CRAM fork: shares Arc holding CRAI index + header, opens fresh File handle for container reading. Each fork MUST have its own FASTA reader (via fasta_reader.fork()) for thread-safe reference lookups. Reference caching (r[cram.perf.reference_caching]) MUST be per-fork, not shared.
Readers: alignment + reference bundle
The Readers struct bundles an IndexedReader (alignment) with an IndexedFastaReader (reference) in a single type. This eliminates the need for separate FASTA path passing — CRAM can access the reference it needs for sequence reconstruction, and all formats have uniform open/fork semantics.
Readers::open(alignment_path, fasta_path) MUST auto-detect the alignment format (via r[unified.detect_format]), open the appropriate reader, and open the FASTA reader. For CRAM, the fasta_path is passed to IndexedCramReader::open() for sequence reconstruction. For BAM/SAM, the FASTA reader is opened but not used by the alignment reader.
Readers::fork() MUST fork both the alignment reader and the FASTA reader, returning a new Readers with independent I/O handles but shared immutable state (indices, headers).
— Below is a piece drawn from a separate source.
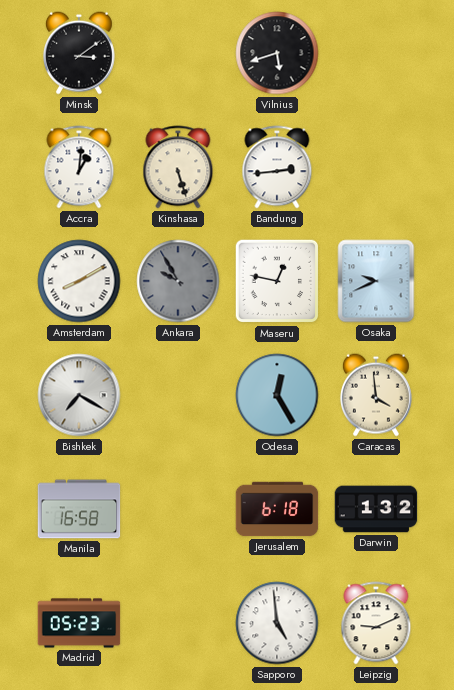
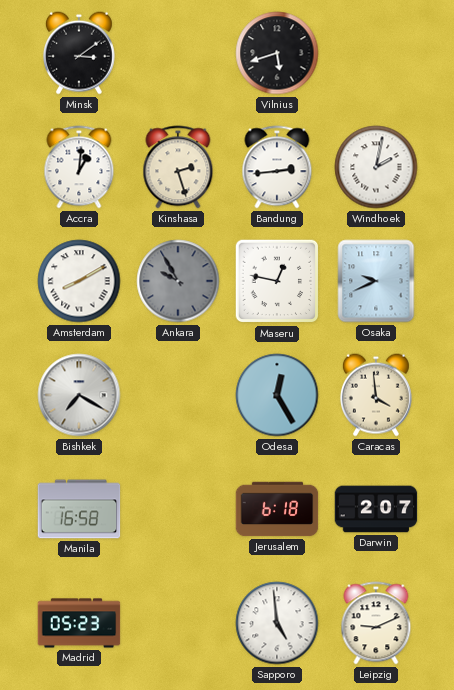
Kinshasa: 5:27 -> 2:27
Windhoek: none -> 2:02
Darwin: 1:32 -> 2:07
The CRAM fork gets its own FASTA reader via IndexedFastaReader::fork().
Readers MUST expose:
header() -> &BamHeader— delegates to the alignment reader's header.fetch_into(tid, start, end, store) -> Result<usize>— delegates to the alignment reader.fasta() -> &IndexedFastaReaderandfasta_mut() -> &mut IndexedFastaReader— direct access for callers that need reference sequences independently of the alignment reader (e.g., the call pipeline's segment fetching).alignment() -> &IndexedReaderandalignment_mut() -> &mut IndexedReader— direct access when needed.
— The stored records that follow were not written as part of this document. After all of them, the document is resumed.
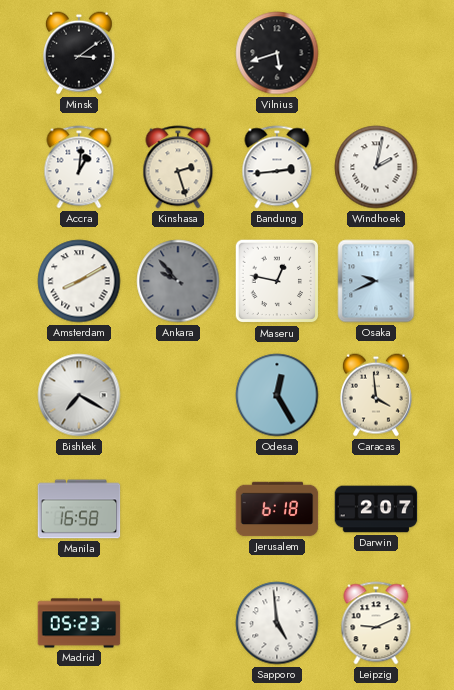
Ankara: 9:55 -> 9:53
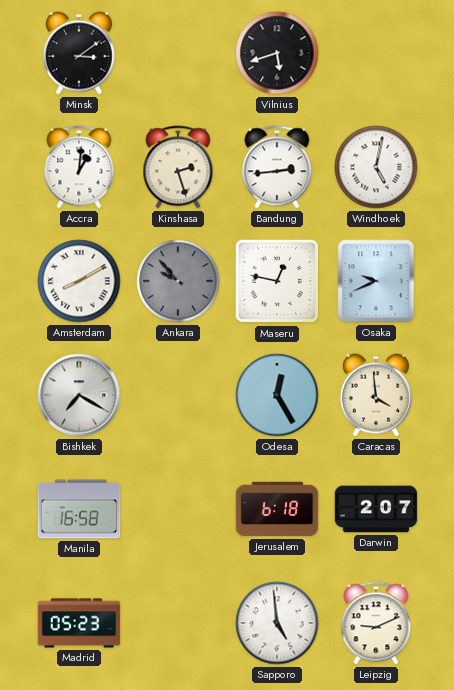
Windhoek: 2:02 -> 5:02
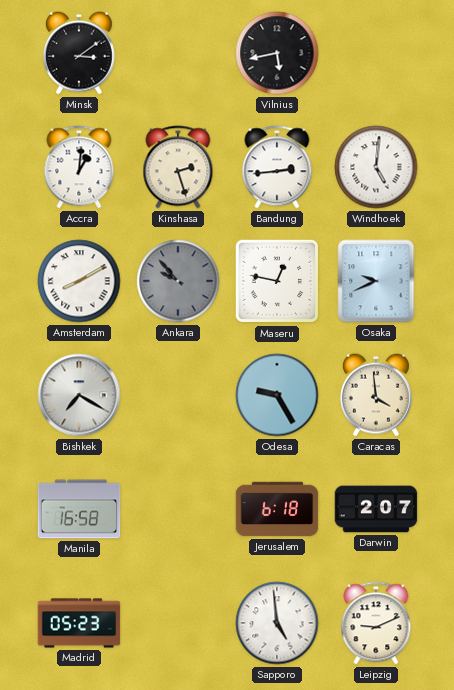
Vilnius: 5:42 -> 5:43
Windhoek: 5:02 -> 5:01
Odesa: 12:25 -> 9:25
IndexedReader::open(path) MUST continue to work for BAM and SAM files without a FASTA path. CRAM detection in IndexedReader::open() MUST return an error explaining that CRAM requires a reference and suggesting Readers::open() instead. This preserves backward compatibility for code that only needs BAM/SAM.
API surface
See r[io.non_exhaustive_enums] and r[io.minimal_public_api] in general.md for the general rules. For this module, IndexedReader, FormatDetectionError, and ReaderError are the primary enums subject to r[io.non_exhaustive_enums].